Tuesday, 30 November 2010

Ol' Lols

I had a conversation this week about which writers could still make you laugh out loud from a distance of over a hundred years. A huge number of funny authors pre-1910, of course, but how many can actually make you physically laugh -even just a chuckle- as you read? (For fairness, I think it has to be from the page, not when read out or in performance.) We immediately came up with very early Wodehouse; Jerome K Jerome; Mark Twain and the Grossmith brothers (the authors of The Diary of a Nobody, which I've always thought would make an excellent musical). Since then, I've remembered Saki and Stephen Leacock. One of us nominated Dickens, which may be true for him, but, though I like Dickens and find him funny, I'm not sure I've ever actually laughed out loud whilst reading him. Nor at Shakespeare, nor Swift. At Wilde, outside performance? Not sure, but I think maybe not. Thurber, Parker, Waugh and Lardner are all too young. Who else? There must be more. Who've I forgotten?

P.S. Since I started writing this post, I accidentally came across another one - a writer whom, had someone else proposed them, I'm afraid I'd have put in the huge 'funny-but-not-laugh-out-loud-funny' bracket: Lewis Carroll.  I was reading a book of his letters, and this, written to a child in 1871, definitely made me (appropriately) chortle.

'You know I have three dinner-bells - the first (which is the largest) is rung when dinner is nearly ready; the second (which is rather larger) is rung when it is quite ready; and the third (which is as large as the other two put together) is rung all the time I am at dinner.'

Tuesday, 23 November 2010

Next Week: What Happened in Kathmandu?

I turned on the radio today to hear this:

ANNOUNCER: 'What Happened in Copenhagen?'
GIGGLY AMERICAN WOMAN: Oh, I don't know what happened in Copenhagen!
ANNOUNCER: And now, the Archers.

I really hope this wasn't just the end of a trailer, but an entire programme.


While I'm here, some plugs: I guested in Miranda on BBC2 this week, as a tremendously punchable man named Chris, with the tremendous Margaret Cabourn-Smith as my less punchable, though no less irritating, wife. (Though having said that, she did, throughout rehearsals, enthusiastically punch herself in the prosthetic stomach.) It should be around on iPlayer for the next week.

And there are still some, though I believe not all that many, tickets left for the musical I have co-written, The Diary of a Nobody. It's from the 2nd to the 5th December, and tickets are available here www.drillhall.co.uk/pl389. I have bought myself a large ginger beard to wear in it. That, surely, is worth the entry fee alone?

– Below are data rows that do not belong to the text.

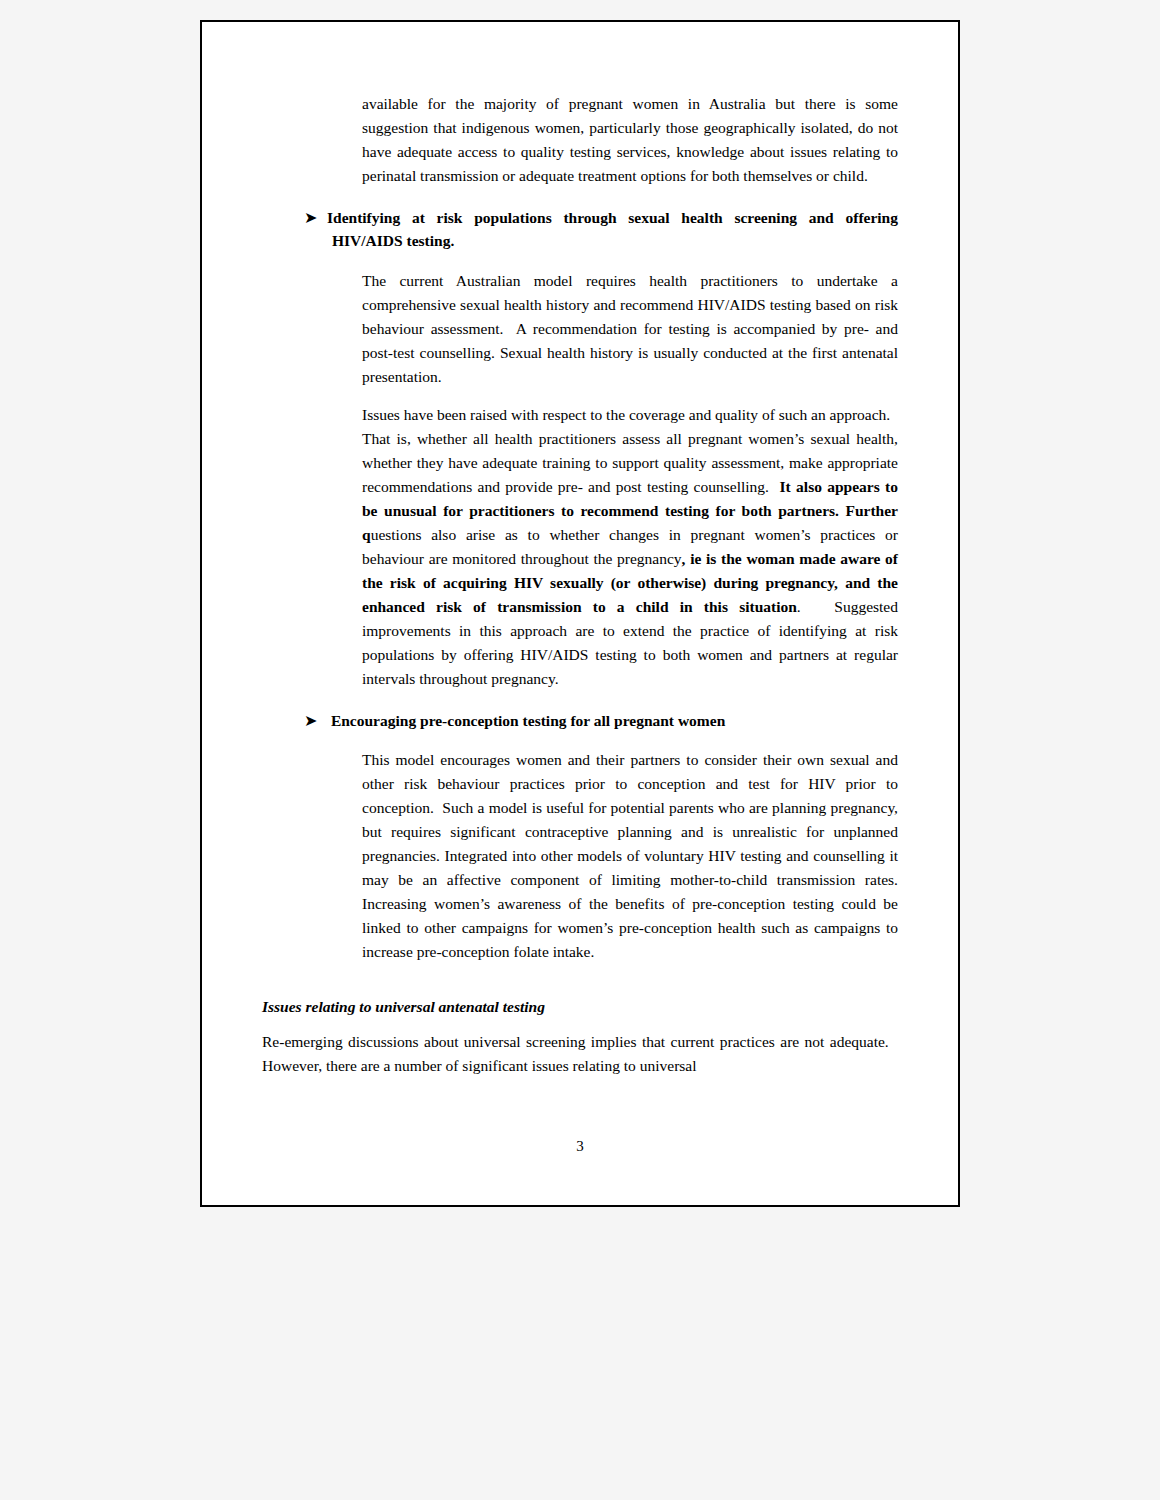available for the majority of pregnant women in Australia but there is some suggestion that indigenous women, particularly those geographically isolated, do not have adequate access to quality testing services, knowledge about issues relating to perinatal transmission or adequate treatment options for both themselves or child.
➤Identifying at risk populations through sexual health screening and offering HIV/AIDS testing.
The current Australian model requires health practitioners to undertake a comprehensive sexual health history and recommend HIV/AIDS testing based on risk behaviour assessment. A recommendation for testing is accompanied by pre- and post-test counselling. Sexual health history is usually conducted at the first antenatal presentation.
Issues have been raised with respect to the coverage and quality of such an approach. That is, whether all health practitioners assess all pregnant women’s sexual health, whether they have adequate training to support quality assessment, make appropriate recommendations and provide pre- and post testing counselling. It also appears to be unusual for practitioners to recommend testing for both partners. Further questions also arise as to whether changes in pregnant women’s practices or behaviour are monitored throughout the pregnancy, ie is the woman made aware of the risk of acquiring HIV sexually (or otherwise) during pregnancy, and the enhanced risk of transmission to a child in this situation. Suggested improvements in this approach are to extend the practice of identifying at risk populations by offering HIV/AIDS testing to both women and partners at regular intervals throughout pregnancy.
➤ Encouraging pre-conception testing for all pregnant women
This model encourages women and their partners to consider their own sexual and other risk behaviour practices prior to conception and test for HIV prior to conception. Such a model is useful for potential parents who are planning pregnancy, but requires significant contraceptive planning and is unrealistic for unplanned pregnancies. Integrated into other models of voluntary HIV testing and counselling it may be an affective component of limiting mother-to-child transmission rates. Increasing women’s awareness of the benefits of pre-conception testing could be linked to other campaigns for women’s pre-conception health such as campaigns to increase pre-conception folate intake.
Issues relating to universal antenatal testing
Re-emerging discussions about universal screening implies that current practices are not adequate. However, there are a number of significant issues relating to universal
3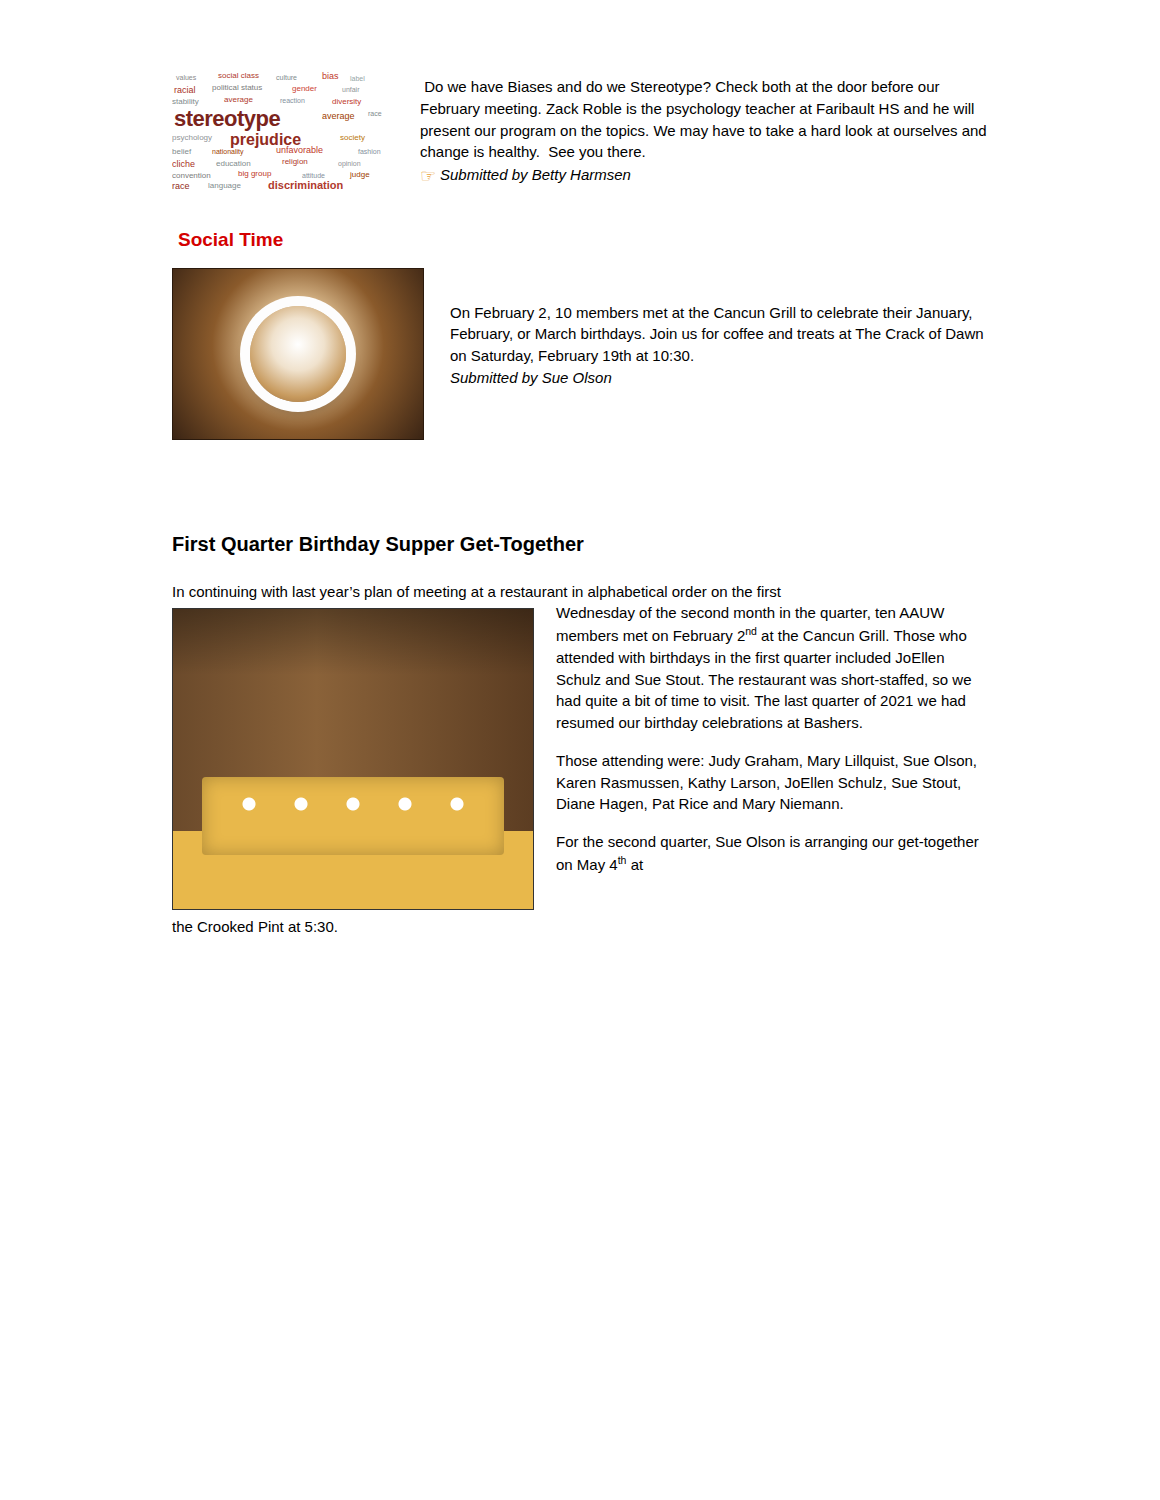values social class culture bias label racial political status gender unfair stability average reaction diversity stereotype average race psychology prejudice society belief nationality unfavorable fashion cliche education religion opinion convention big group attitude judge race language discrimination
Do we have Biases and do we Stereotype? Check both at the door before our February meeting. Zack Roble is the psychology teacher at Faribault HS and he will present our program on the topics. We may have to take a hard look at ourselves and change is healthy. See you there.
☞Submitted by Betty Harmsen
Social Time
On February 2, 10 members met at the Cancun Grill to celebrate their January, February, or March birthdays. Join us for coffee and treats at The Crack of Dawn on Saturday, February 19th at 10:30.
Submitted by Sue Olson
First Quarter Birthday Supper Get-Together
In continuing with last year’s plan of meeting at a restaurant in alphabetical order on the first
Wednesday of the second month in the quarter, ten AAUW members met on February 2nd at the Cancun Grill. Those who attended with birthdays in the first quarter included JoEllen Schulz and Sue Stout. The restaurant was short-staffed, so we had quite a bit of time to visit. The last quarter of 2021 we had resumed our birthday celebrations at Bashers.
Those attending were: Judy Graham, Mary Lillquist, Sue Olson, Karen Rasmussen, Kathy Larson, JoEllen Schulz, Sue Stout, Diane Hagen, Pat Rice and Mary Niemann.
For the second quarter, Sue Olson is arranging our get-together on May 4th at
the Crooked Pint at 5:30.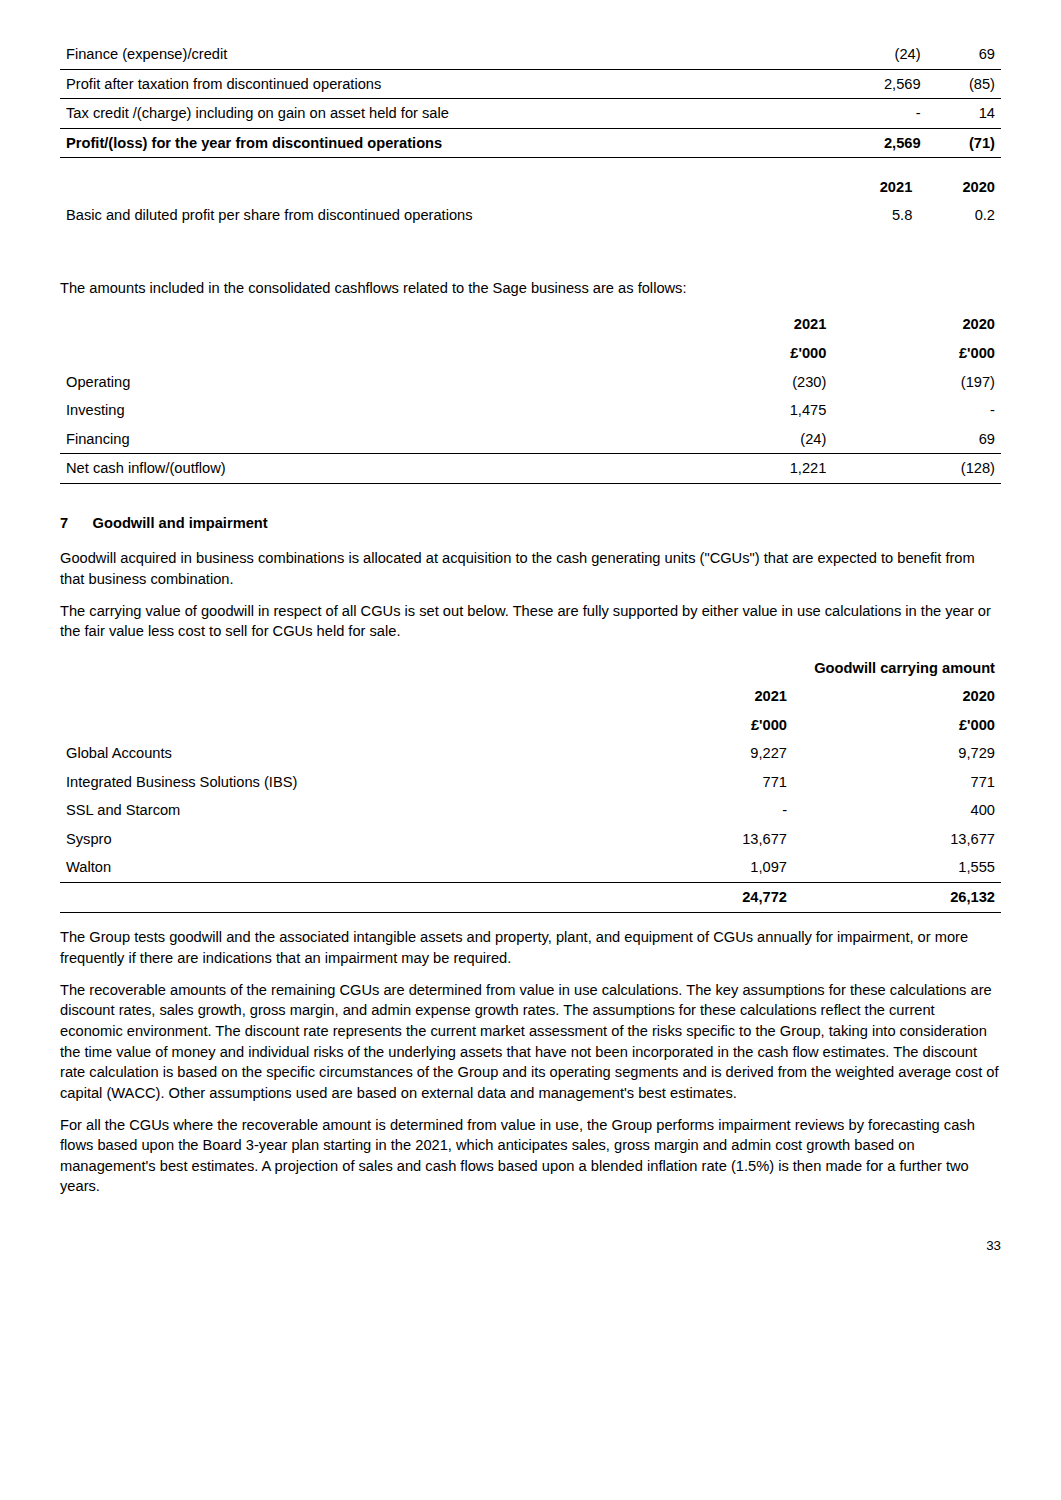| Finance (expense)/credit | (24) | 69 |
| Profit after taxation from discontinued operations | 2,569 | (85) |
| Tax credit /(charge) including on gain on asset held for sale | - | 14 |
| Profit/(loss) for the year from discontinued operations | 2,569 | (71) |
| | 2021 | 2020 |
| Basic and diluted profit per share from discontinued operations | 5.8 | 0.2 |
The amounts included in the consolidated cashflows related to the Sage business are as follows:
| | 2021 | 2020 |
| | £'000 | £'000 |
| Operating | (230) | (197) |
| Investing | 1,475 | - |
| Financing | (24) | 69 |
| Net cash inflow/(outflow) | 1,221 | (128) |
7 Goodwill and impairment
Goodwill acquired in business combinations is allocated at acquisition to the cash generating units ("CGUs") that are expected to benefit from that business combination.
The carrying value of goodwill in respect of all CGUs is set out below. These are fully supported by either value in use calculations in the year or the fair value less cost to sell for CGUs held for sale.
| | Goodwill carrying amount |
| | 2021 | 2020 |
| | £'000 | £'000 |
| Global Accounts | 9,227 | 9,729 |
| Integrated Business Solutions (IBS) | 771 | 771 |
| SSL and Starcom | - | 400 |
| Syspro | 13,677 | 13,677 |
| Walton | 1,097 | 1,555 |
| | 24,772 | 26,132 |
The Group tests goodwill and the associated intangible assets and property, plant, and equipment of CGUs annually for impairment, or more frequently if there are indications that an impairment may be required.
The recoverable amounts of the remaining CGUs are determined from value in use calculations. The key assumptions for these calculations are discount rates, sales growth, gross margin, and admin expense growth rates. The assumptions for these calculations reflect the current economic environment. The discount rate represents the current market assessment of the risks specific to the Group, taking into consideration the time value of money and individual risks of the underlying assets that have not been incorporated in the cash flow estimates. The discount rate calculation is based on the specific circumstances of the Group and its operating segments and is derived from the weighted average cost of capital (WACC). Other assumptions used are based on external data and management's best estimates.
For all the CGUs where the recoverable amount is determined from value in use, the Group performs impairment reviews by forecasting cash flows based upon the Board 3-year plan starting in the 2021, which anticipates sales, gross margin and admin cost growth based on management's best estimates. A projection of sales and cash flows based upon a blended inflation rate (1.5%) is then made for a further two years.
33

Wednesday, 10 November 2010

Pushing back the frontiers of human knowledge, and lady's blouses.


I am aware that I can hardly post what I'm about to post without inviting questions about how I found it. Well, my explanation, which you can choose to believe or not as you wish, is that I used the word 'decolletage' in something I'm writing, then realised I only vaguely knew what it meant; and so looked it up on Wikipedia, which redirected me here:


That's my story, at any rate, and I'm sticking to it. The page is a lot of fun on its own account, because Wikipedia is at its funniest when attempting to be po-faced about something it finds really, really exciting; but even better is the discussion page, in which various learned academics debate on how to improve the page. My favourite contribution is from this concerned scholar:

I am unable to find the terms used in this article to distinguish the various ways of exposing parts of the breasts ("cleavage décolleté," "cleavage centros," "cleavage côté," "cleavage underside," "cleavage cleavy") anywhere else on the Web except Wikipedia mirrors and bikini science. [...] I hope someone can cite authentic sources for these terms, or at least provide numerous photographs illustrating them from all angles.

I've no doubt you do, sir. No doubt at all. 

Wednesday, 3 November 2010

The Diary of a Nobody


Sorry it's gone a bit quiet here, though those of you who like Cabin Pressure will be happy to know that's because I'm working really hard on it. Normal service will be resumed next week, but in the meantime, have I mentioned that I have co-written (with the musical genius Susannah Pearse), and will be performing in a musical based on the brilliant comic novel The Diary of a Nobody? No I haven't, is the answer to that; but I have now. It's on from the 2nd to the 5th of December at the Drill Hall in central London, and let me immediately reassure you that I barely sing at all. But others do, and they're terrific at it. Tickets are available from the Drill Hall.